# Does $\{\tau(1)\tau(2)+\cdots+\tau(n-1)\tau(n)+\tau(n)\tau(1):\ \tau\in S_n\}$ contain a unique multiple of $n^2$ for each $n\ge6$?

Motivated by Question 397575, here I pose a related question.

Question. Does the set $$T_n:=\{\tau(1)\tau(2)+\cdots+\tau(n-1)\tau(n)+\tau(n)\tau(1):\ \tau\in S_n\}$$ contain a unique multiple of $$n^2$$ for each $$n\ge6$$?

I conjecture that the answer is positive.

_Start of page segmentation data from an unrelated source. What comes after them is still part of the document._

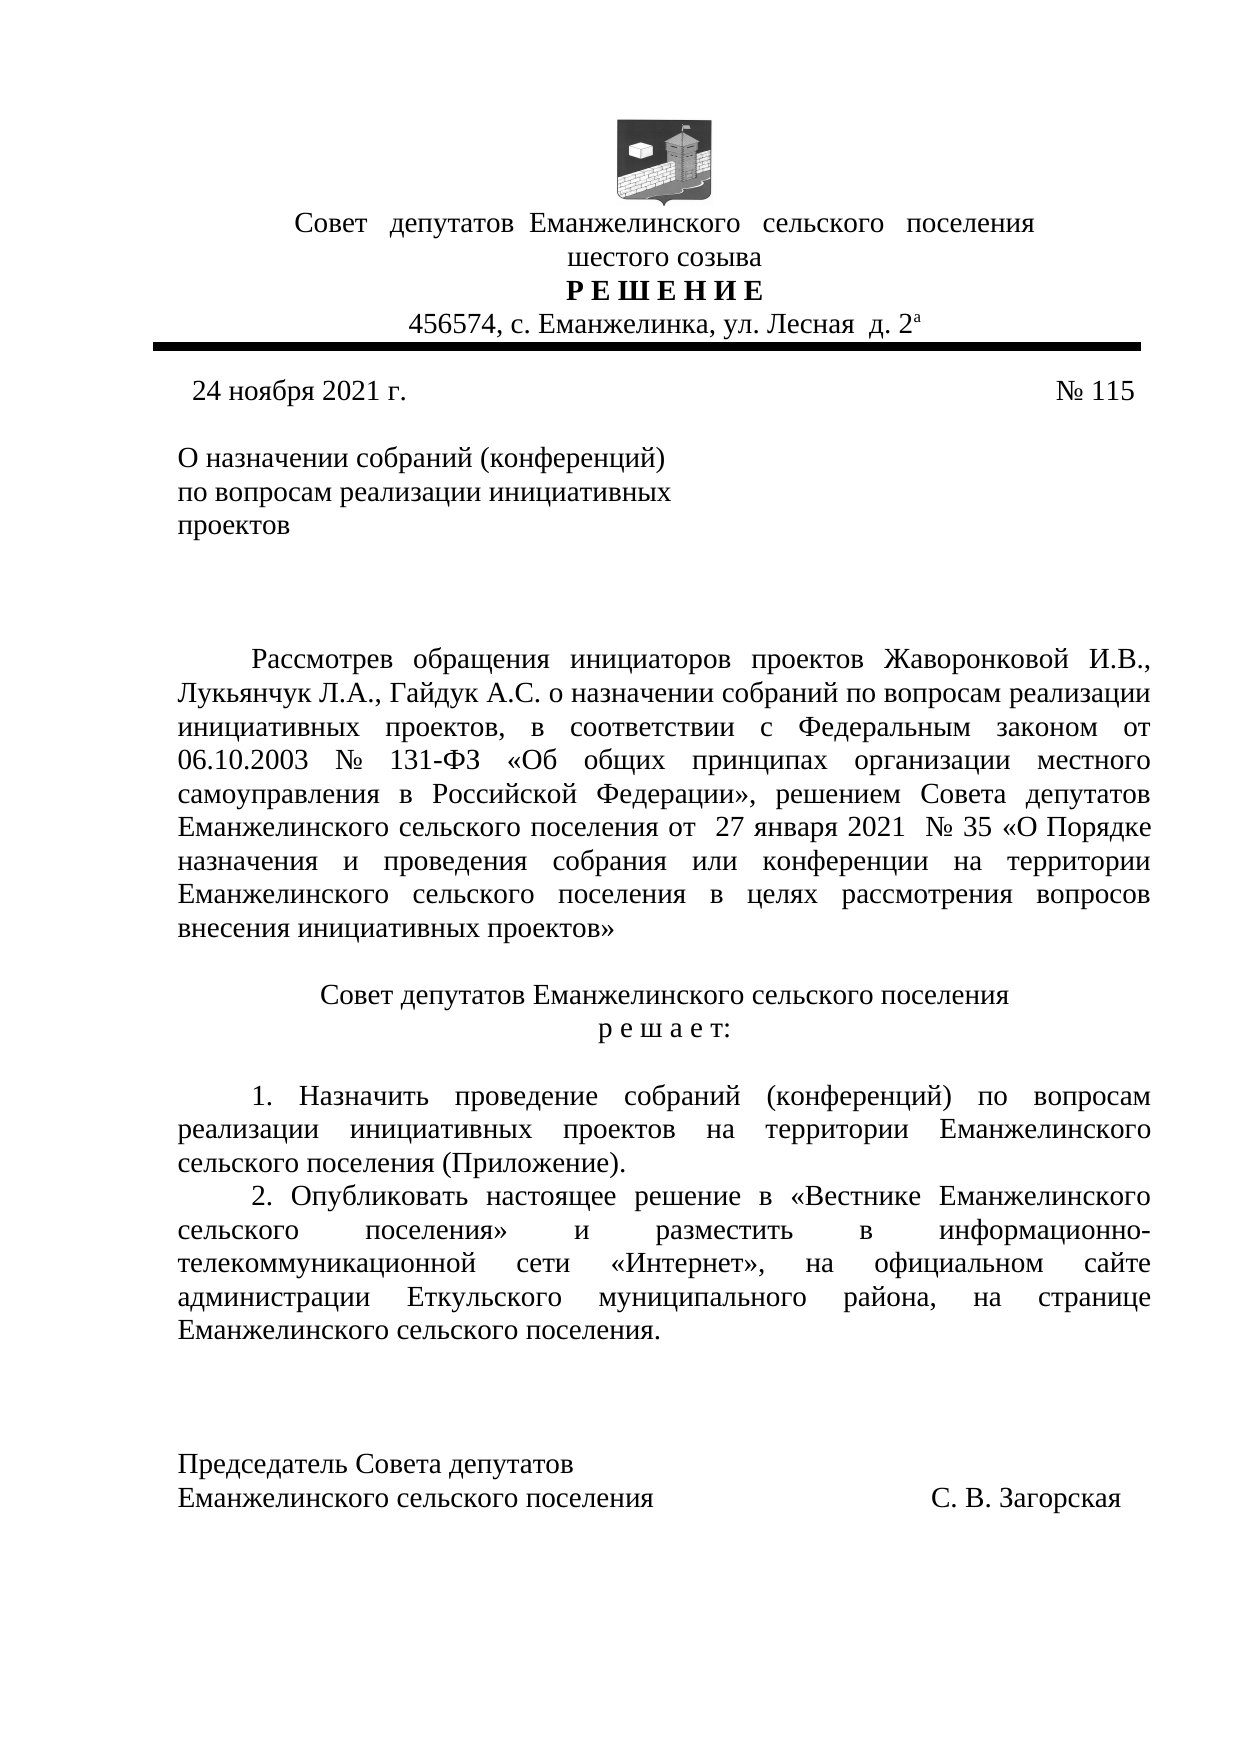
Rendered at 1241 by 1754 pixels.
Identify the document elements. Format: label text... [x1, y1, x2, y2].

text 2. Опубликовать настоящее решение в «Вестнике Еманжелинского сельского поселения» и разместить в информационно-телекоммуникационной сети «Интернет», на официальном сайте администрации Еткульского муниципального района, на странице Еманжелинского сельского поселения. [177, 1178, 1152, 1346]
text Рассмотрев обращения инициаторов проектов Жаворонковой И.В., Лукьянчук Л.А., Гайдук А.С. о назначении собраний по вопросам реализации инициативных проектов, в соответствии с Федеральным законом от 06.10.2003 № 131-ФЗ «Об общих принципах организации местного самоуправления в Российской Федерации», решением Совета депутатов Еманжелинского сельского поселения от 27 января 2021 № 35 «О Порядке назначения и проведения собрания или конференции на территории Еманжелинского сельского поселения в целях рассмотрения вопросов внесения инициативных проектов» [177, 642, 1152, 943]
text Совет депутатов Еманжелинского сельского поселения [177, 977, 1152, 1011]
text шестого созыва [177, 239, 1152, 273]
text проектов [177, 507, 1152, 541]
text по вопросам реализации инициативных [177, 474, 1152, 507]
text 1. Назначить проведение собраний (конференций) по вопросам реализации инициативных проектов на территории Еманжелинского сельского поселения (Приложение). [177, 1078, 1152, 1178]
text 456574, с. Еманжелинка, ул. Лесная д. 2а [177, 306, 1152, 340]
text Еманжелинского сельского поселения С. В. Загорская [177, 1480, 1152, 1514]
text Совет депутатов Еманжелинского сельского поселения [177, 206, 1152, 239]
text Председатель Совета депутатов [177, 1447, 1152, 1480]
text О назначении собраний (конференций) [177, 440, 1152, 474]
text р е ш а е т: [177, 1011, 1152, 1044]
picture [616, 118, 713, 206]
text 24 ноября 2021 г. № 115 [177, 373, 1152, 407]
text Р Е Ш Е Н И Е [177, 273, 1152, 306]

I have verified this for $$n=6,\ldots,10$$. For $$n=6$$, we have \begin{align*}&2\times4+4\times1+1\times3+3\times5+5\times6+6\times2 \\=&3\times5+5\times1+1\times2+2\times4+4\times6+6\times3=2\times6^2. \end{align*} For $$n=7$$, we have $$1\times3+3\times4+4\times5+5\times6+6\times2+2\times7+7\times1=2\times7^2.$$ For $$n=8$$, we have $$1\times5+5\times3+3\times6+6\times4+4\times7+7\times2+2\times8+8\times1=2\times8^2.$$ For $$n=9$$, we have $$1\times2+2\times3+3\times5+5\times4+4\times6+6\times8+8\times7+7\times9+9\times1=3\times9^2.$$ For $$n=10$$, we have $$\begin{gather*}1\times2+2\times3+3\times6+6\times8+8\times4+4\times9+9\times7+7\times5+5\times10+10\times1 \\=3\times10^2.\end{gather*}$$

• Perhaps, $T_n$ contains $\lfloor n/3\rfloor n^2$ for each integer $n\ge6$. Jul 15 at 9:15

No, for $$n = 11$$ this fails:
Running the code I wrote to check this a little more, there is more than one multiple of $$n^2$$ in the set you describe for all $$11\leq n \leq 50$$, see here for two permutations leading to different multiples of $$n^2$$ for each such $$n$$.